### SELECTED PASSAGE
------------------------------------------------------------------------
Friday, 27 May 2022

Kayaks and canoes need to have float plans, too

With rising gas prices, we can expect an increase in the amount of paddle craft on our lake this year. As the number rises, so does the risk for novice or unprepared operators getting themselves into trouble.

Not long ago, the Lake County Coast Guard Auxiliary rescued seven young men in a motor launch. When their vessel died on the water, they became a manually powered craft equal to a kayak, canoe or other manually powered craft.

Their lack of knowledge and preparedness nearly cost at least two of those young men their lives. Because they didn’t have the proper equipment, clothing, signaling devices, shore contact capability, two of those young men slid into a dangerous level of hypothermia. The outcome? It took three hours to raise their core body temperatures to normal.

Three knots is the average speed for a kayaker. When underwater features cause water to speed up, or shifts in weather create towering waves, experience and preparedness, not muscle power, are what matter. The prepared paddle vessel operator will have a boat appropriate for the task. Paddlers should be in the company of one or more people equally versed in reading the water and capable of self-rescue.

People engaged in paddle sports are a vulnerable group of water sport activists. They need to educate themselves and their families in the safe operation for this craft. Wearing flotation devices is superior to having them on board. The wisdom of putting cell phones and other emergency equipment in floatable, sealed containers and maintaining an awareness of the weather and water conditions is crucial.
------------------------------------------------------------------------
### ENTRIES SUPPLIED
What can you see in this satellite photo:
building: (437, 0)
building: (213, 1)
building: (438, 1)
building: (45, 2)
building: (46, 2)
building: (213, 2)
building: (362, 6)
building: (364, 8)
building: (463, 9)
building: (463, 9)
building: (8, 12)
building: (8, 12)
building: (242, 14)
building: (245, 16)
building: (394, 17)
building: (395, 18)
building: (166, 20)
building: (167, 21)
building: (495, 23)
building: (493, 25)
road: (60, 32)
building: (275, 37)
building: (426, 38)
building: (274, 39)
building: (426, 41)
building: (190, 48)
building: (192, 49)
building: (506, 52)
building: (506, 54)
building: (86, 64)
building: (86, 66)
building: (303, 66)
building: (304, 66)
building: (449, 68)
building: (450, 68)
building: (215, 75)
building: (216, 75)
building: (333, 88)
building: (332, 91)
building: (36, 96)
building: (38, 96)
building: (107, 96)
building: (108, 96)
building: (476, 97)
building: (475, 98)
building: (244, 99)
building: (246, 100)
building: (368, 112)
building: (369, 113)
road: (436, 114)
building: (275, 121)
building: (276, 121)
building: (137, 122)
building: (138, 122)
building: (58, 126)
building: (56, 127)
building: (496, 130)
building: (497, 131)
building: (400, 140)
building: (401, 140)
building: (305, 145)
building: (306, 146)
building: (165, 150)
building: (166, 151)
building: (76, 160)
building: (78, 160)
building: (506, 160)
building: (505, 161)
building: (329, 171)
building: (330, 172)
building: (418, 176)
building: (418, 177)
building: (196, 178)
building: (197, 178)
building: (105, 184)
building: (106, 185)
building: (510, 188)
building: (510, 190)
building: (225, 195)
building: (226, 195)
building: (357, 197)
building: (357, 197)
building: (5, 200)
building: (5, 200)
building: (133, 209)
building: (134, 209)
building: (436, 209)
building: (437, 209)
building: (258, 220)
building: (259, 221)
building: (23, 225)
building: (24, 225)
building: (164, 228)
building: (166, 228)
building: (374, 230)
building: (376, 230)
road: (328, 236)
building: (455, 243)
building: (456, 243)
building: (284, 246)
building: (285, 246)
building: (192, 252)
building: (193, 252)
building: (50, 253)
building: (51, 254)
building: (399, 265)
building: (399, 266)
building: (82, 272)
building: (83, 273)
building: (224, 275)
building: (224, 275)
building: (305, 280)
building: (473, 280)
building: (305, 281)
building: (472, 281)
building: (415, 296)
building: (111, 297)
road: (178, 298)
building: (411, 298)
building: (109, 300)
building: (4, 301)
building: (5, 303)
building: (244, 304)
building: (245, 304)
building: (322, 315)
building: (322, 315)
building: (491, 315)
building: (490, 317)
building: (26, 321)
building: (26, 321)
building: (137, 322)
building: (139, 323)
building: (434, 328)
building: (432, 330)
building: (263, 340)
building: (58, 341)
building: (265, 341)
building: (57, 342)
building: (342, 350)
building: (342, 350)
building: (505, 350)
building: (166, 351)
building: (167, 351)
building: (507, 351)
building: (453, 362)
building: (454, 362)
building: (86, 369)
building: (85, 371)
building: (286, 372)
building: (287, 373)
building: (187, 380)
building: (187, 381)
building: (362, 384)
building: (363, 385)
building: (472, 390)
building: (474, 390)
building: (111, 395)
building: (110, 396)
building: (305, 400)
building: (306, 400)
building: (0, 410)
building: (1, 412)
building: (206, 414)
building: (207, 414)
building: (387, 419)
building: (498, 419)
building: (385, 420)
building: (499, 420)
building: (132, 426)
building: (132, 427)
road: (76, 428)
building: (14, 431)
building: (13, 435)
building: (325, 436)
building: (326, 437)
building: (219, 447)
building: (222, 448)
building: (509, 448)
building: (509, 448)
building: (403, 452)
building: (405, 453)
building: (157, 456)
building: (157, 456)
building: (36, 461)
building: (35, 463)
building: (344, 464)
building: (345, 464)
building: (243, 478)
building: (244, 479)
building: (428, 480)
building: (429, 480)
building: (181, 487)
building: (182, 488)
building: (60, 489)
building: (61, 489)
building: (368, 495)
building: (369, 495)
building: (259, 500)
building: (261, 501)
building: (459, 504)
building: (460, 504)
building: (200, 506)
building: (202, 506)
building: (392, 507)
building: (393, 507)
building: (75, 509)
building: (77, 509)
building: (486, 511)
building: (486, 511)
------------------------------------------------------------------------
### INSTRUCTIONS
a – Based on the paddle craft safety article, say whether each statement agrees with it, answering yes or no and quoting the words that decide it: (i) The Lake County Coast Guard Auxiliary rescued seven young men in a motor launch. (ii) It took two hours to bring the hypothermic men's core body temperatures back to normal. (iii) Having flotation devices on board is better than wearing them.
b – According to the paddle craft safety article, what is the average speed for a kayaker?
c – Write a continuation of the paddle craft safety article, starting after its final sentence.

### RESPONSES PER TASK
a –
(i) Yes: "the Lake County Coast Guard Auxiliary rescued seven young men in a motor launch"
(ii) No: "It took three hours to raise their core body temperatures to normal."
(iii) No: "Wearing flotation devices is superior to having them on board."

b – Three knots.

c –
Leaving a float plan with someone so in an emergency a search team has a point from which to begin a search, and a grasp of how quickly an overturned, loose craft can blow out of reach are some safety considerations for the paddle crafter. The goal is to enjoy the sport and simultaneously keep the adventure from turning into disaster. Remember a drowning is the same whether from a sail boat, motor launch, fishing vessel, or paddle craft.

Paddle craft operators should take advantage of a boating safety class the same as any other vessel operator on the water.

Currently, boating safety classes are being offered by the Coast Guard Auxiliary on May 10, June 21 and July 19 in Lakeport. Topics include signaling devices, proper wear and care of flotation devices, float plans and more.

For more information, contact Betty Strach, Flotilla Staff Officer in Public Education at 707-928-9811 or 707-245-3136. The America’s Boating Course is approved by the United States Coast Guard.

Betty Strach is the US Coast Guard Auxiliary Flotilla Staff Officer in public education.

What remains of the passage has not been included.